**Given records:**
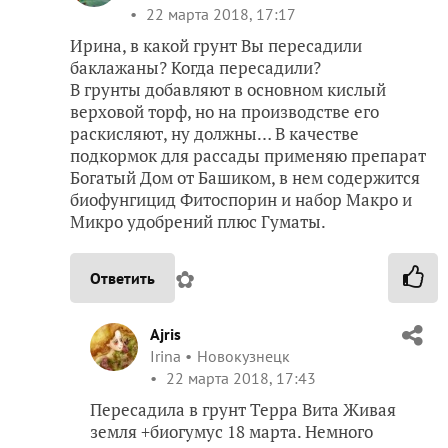
22 марта 2018, 17:17
Ирина, в какой грунт Вы пересадили
баклажаны? Когда пересадили?
В грунты добавляют в основном кислый
верховой торф, но на производстве его
раскисляют, ну должны… В качестве
подкормок для рассады применяю препарат
Богатый Дом от Башиком, в нем содержится
биофунгицид Фитоспорин и набор Макро и
Микро удобрений плюс Гуматы.
✿
Ответить
Ajris
Irina
Новокузнецк
22 марта 2018, 17:43
Пересадила в грунт Терра Вита Живая
земля +биогумус 18 марта. Немного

**Activity:**
Would you copy all lines in the records where the string "пересадили" appears?

**Output for this task:**
Ирина, в какой грунт Вы пересадили
баклажаны? Когда пересадили?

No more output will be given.